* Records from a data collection
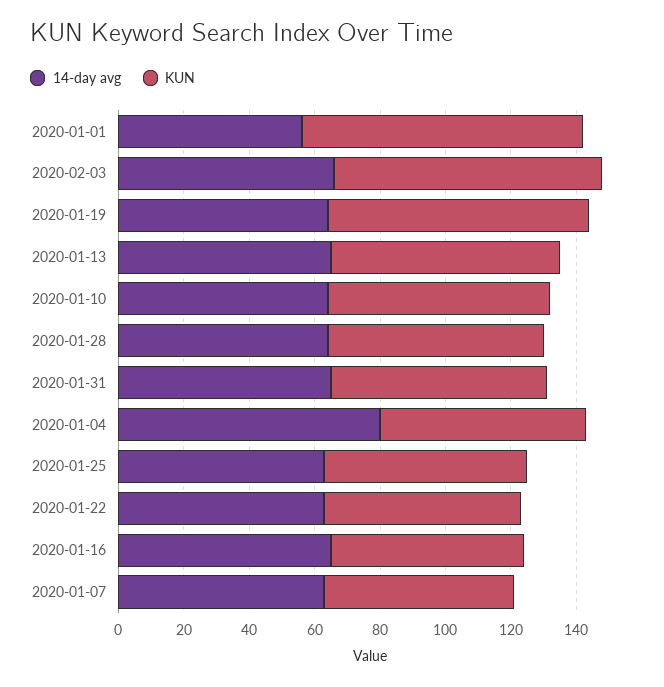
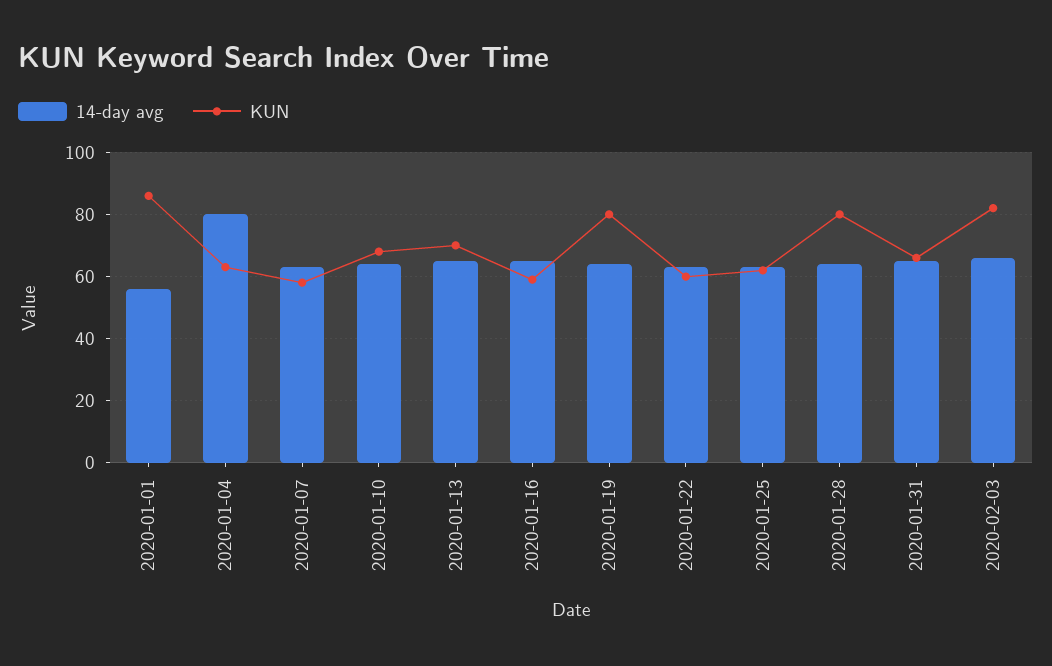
KUN, 2020-01-28: 65 -> 80

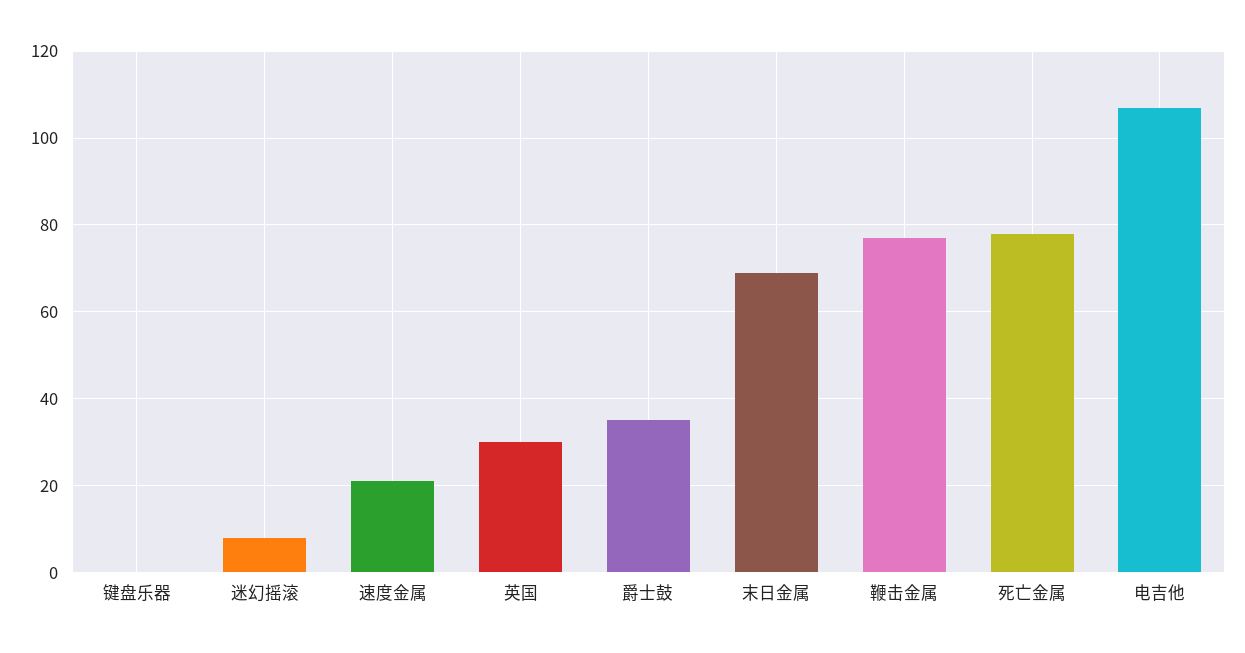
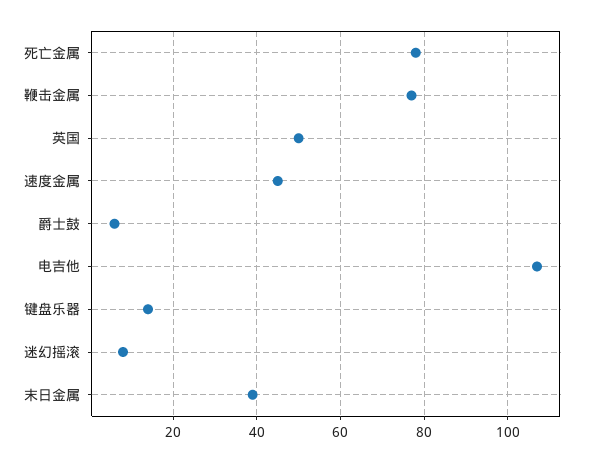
键盘乐器: 0 -> 15
速度金属: 20 -> 45
英国: 30 -> 50
爵士鼓: 35 -> 5
末日金属: 70 -> 40

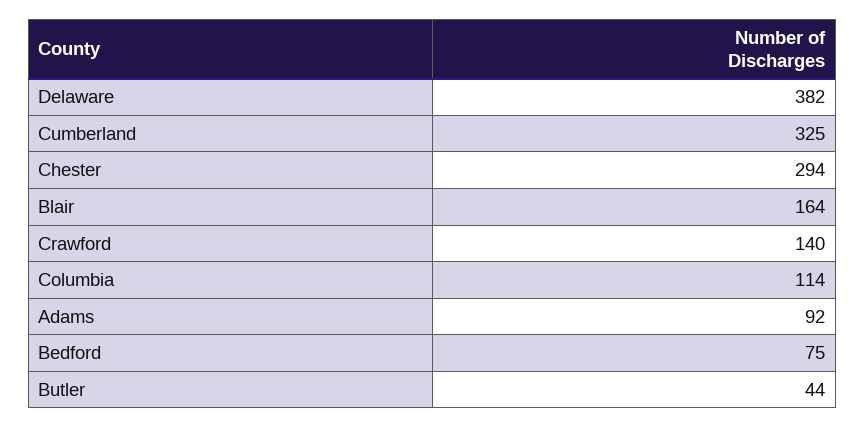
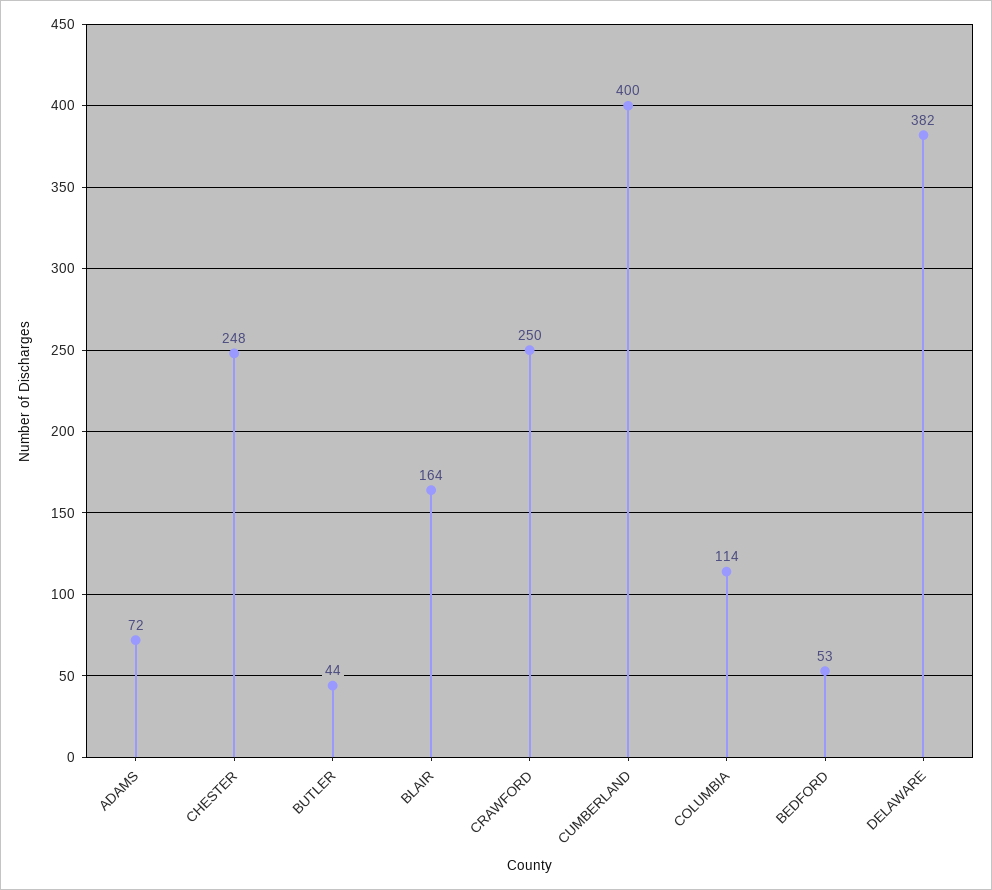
Cumberland: 325 -> 400
Chester: 294 -> 248
Crawford: 140 -> 250
Adams: 92 -> 72
Bedford: 75 -> 53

* WHAT YOU NEED TO DO
An exact copy of every entry, without pictures, should be your output.

* WORKED SOLUTION
KUN, 2020-01-28: 65 -> 80

键盘乐器: 0 -> 15
速度金属: 20 -> 45
英国: 30 -> 50
爵士鼓: 35 -> 5
末日金属: 70 -> 40

Cumberland: 325 -> 400
Chester: 294 -> 248
Crawford: 140 -> 250
Adams: 92 -> 72
Bedford: 75 -> 53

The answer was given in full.